Our position is that no amount of check and balances, or thrice a year audits will fix the problem, what is needed is a clear political will on the part of the Government to enforce those checks and balances. Unfortunately time and again, the Government has failed this crucial litmus test on accountability.

I would like to know who is correct in the K-Pop concert debacle – the Auditor General and the present Youth and Sports Minister Khairy Jamaluddin who claimed that the Ministry had to eventually pay for the concert; or Khairy’s predecessor Ahmad Shabery Cheek who claimed that it was funded from sponsors through the Majlis Sukan Negara account? Shabery went as far as to claim that the Auditor General was lazy in preparing the report.

Is Khairy is ready to assure the Malaysian public, that his Ministry will no longer be caught incurring questionable transactions for the 2013 Audit which will be released in 2014 especially so in the periods after May 2013, when he was appointed Minister.

The wisdom of spending RM 67.61 million of taxpayers’ money on a single event such as the Hari Belia Negara 2012 is indeed questionable, when its long-term positive impact on Malaysian youth is at best debatable. How much of that money actually directly impacts the Malaysian youth it is purported to benefit, and how much in reality goes to the event management company that organised the event.

The reality is that RM 67.61 million can be better used for the long term betterment and benefits of young people in Malaysia.

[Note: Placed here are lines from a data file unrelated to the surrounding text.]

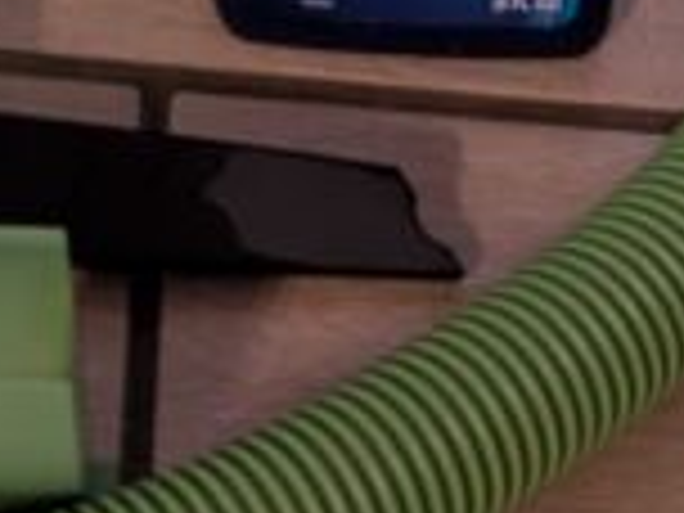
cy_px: -479
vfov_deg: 8.7
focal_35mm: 162
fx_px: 3201
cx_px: -180
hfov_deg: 11.9
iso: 809
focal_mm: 6.9
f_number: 1.68
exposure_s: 1/25
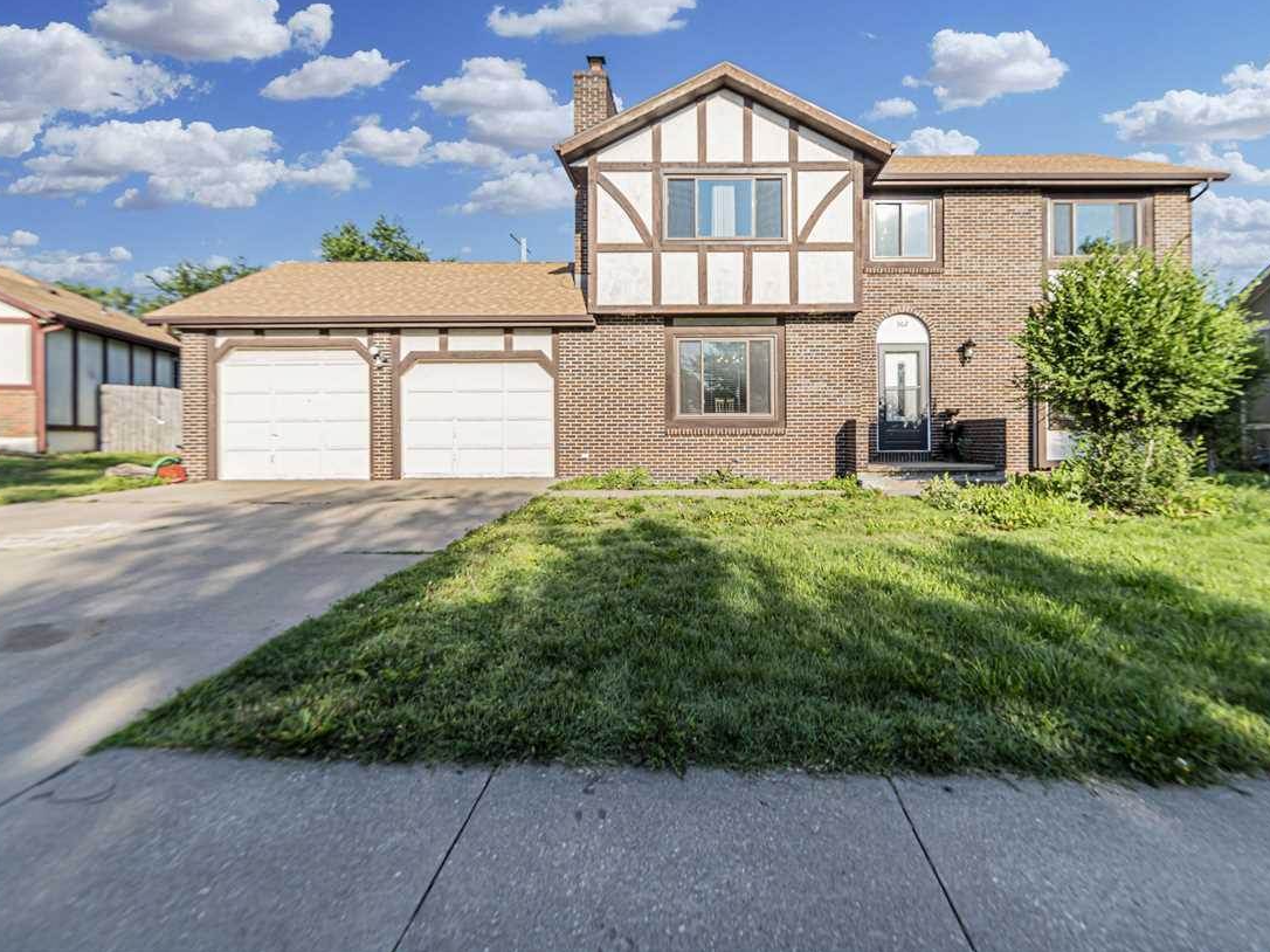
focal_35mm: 17
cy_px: 456
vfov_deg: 74.7
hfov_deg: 90.6
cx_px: 715
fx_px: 624
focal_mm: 10
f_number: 5.6
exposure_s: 1/250
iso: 100
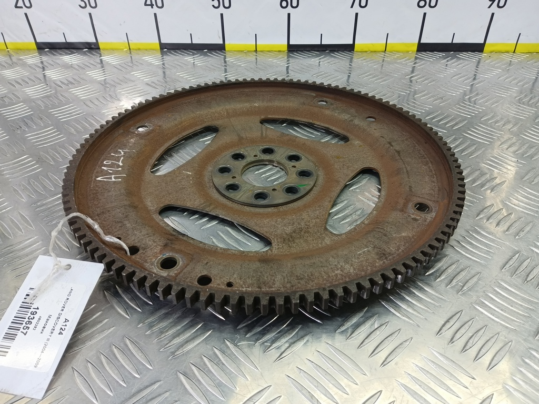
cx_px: 270
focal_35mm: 23
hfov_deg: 73.9
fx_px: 358
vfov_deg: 58.9
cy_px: 202
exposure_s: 1/50
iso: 143
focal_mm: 4.11
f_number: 1.6
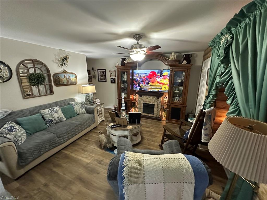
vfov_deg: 85.7
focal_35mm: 14
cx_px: 134
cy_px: 100
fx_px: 108
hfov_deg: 102.1
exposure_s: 1/60
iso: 800
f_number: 2.2
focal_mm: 2.22
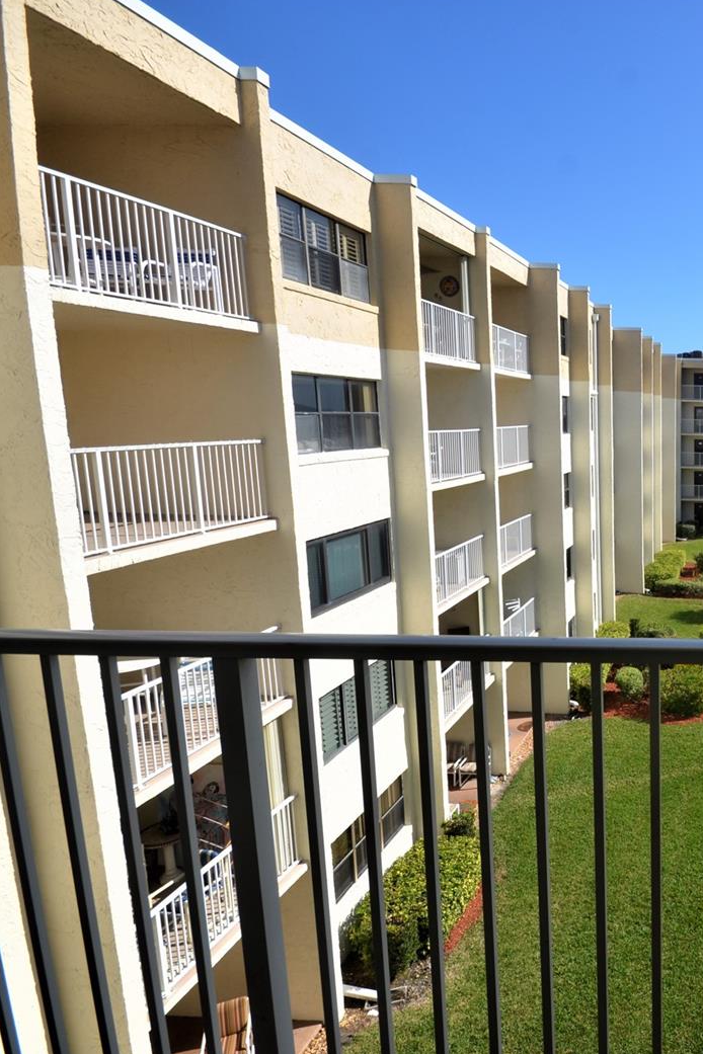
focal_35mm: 23
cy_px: 526
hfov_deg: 43.6
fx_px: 674
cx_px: 760
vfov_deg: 76.1
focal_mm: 10
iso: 110
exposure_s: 1/250
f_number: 8
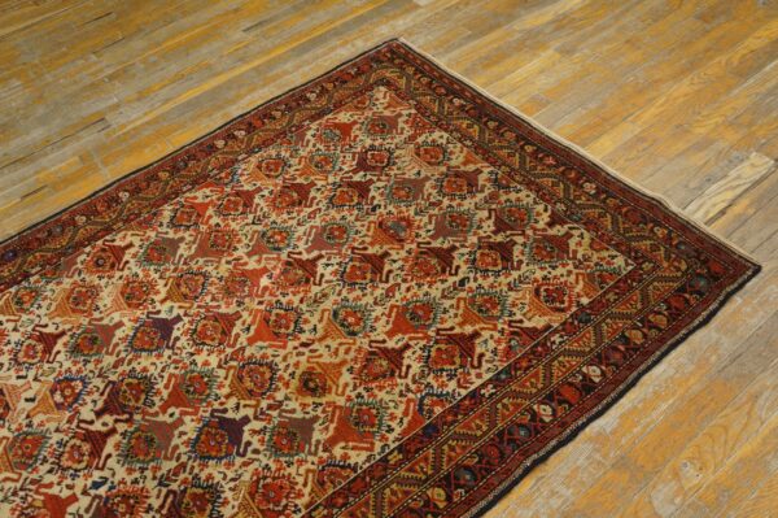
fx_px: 648
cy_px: 259
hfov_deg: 62.0
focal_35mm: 30
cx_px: 389
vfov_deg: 43.5
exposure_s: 1/60
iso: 1250
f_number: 4
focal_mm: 20
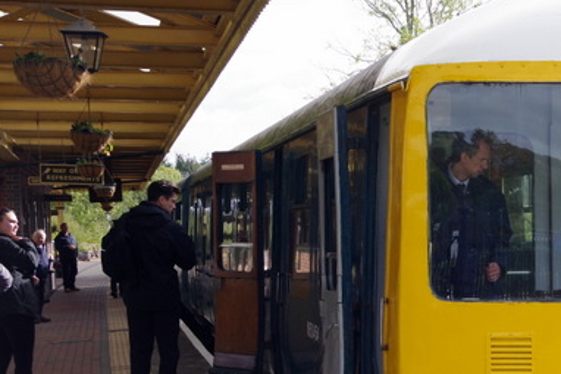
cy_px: 317
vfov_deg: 15.4
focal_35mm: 88
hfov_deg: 22.1
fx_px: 1372
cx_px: 582
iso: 640
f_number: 8
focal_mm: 28
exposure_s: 1/400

The money can be spent on sports facilities, self empowerment and betterment programs and other similarly impactful initiatives which have the potential to leave a lasting legacy amongst the youth.

While the Auditor General’s Report may cast a light on wastefulness and systemic failures, it is also a good opportunity for the Government to reflect upon its policy choices and its impact on ordinary Malaysians.